(Collection entries)
•••

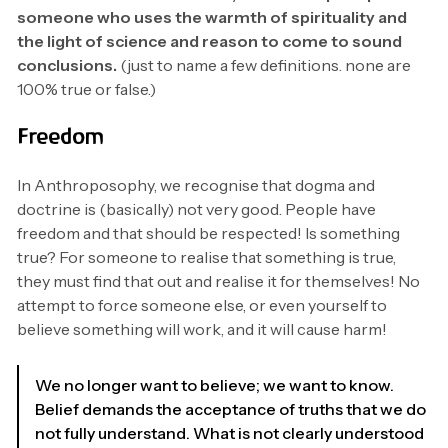
someone who uses the warmth of spirituality and
the light of science and reason to come to sound
conclusions.
(just to name a few definitions. none are
100% true or false.)
Freedom
In Anthroposophy, we recognise that dogma and
doctrine is (basically) not very good. People have
freedom and that should be respected! Is something
true? For someone to realise that something is true,
they must find that out and realise it for themselves! No
attempt to force someone else, or even yourself to
believe something will work, and it will cause harm!
We no longer want to believe; we want to know.
Belief demands the acceptance of truths that we do
not fully understand. What is not clearly understood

•••

WRITTEN TASK => Please write out every line of text from the records above, word for word, leaving the pictures out.

RESPONSE BELOW =>
someone who uses the warmth of spirituality and
the light of science and reason to come to sound
conclusions.
(just to name a few definitions. none are
100% true or false.)
Freedom
In Anthroposophy, we recognise that dogma and
doctrine is (basically) not very good. People have
freedom and that should be respected! Is something
true? For someone to realise that something is true,
they must find that out and realise it for themselves! No
attempt to force someone else, or even yourself to
believe something will work, and it will cause harm!
We no longer want to believe; we want to know.
Belief demands the acceptance of truths that we do
not fully understand. What is not clearly understood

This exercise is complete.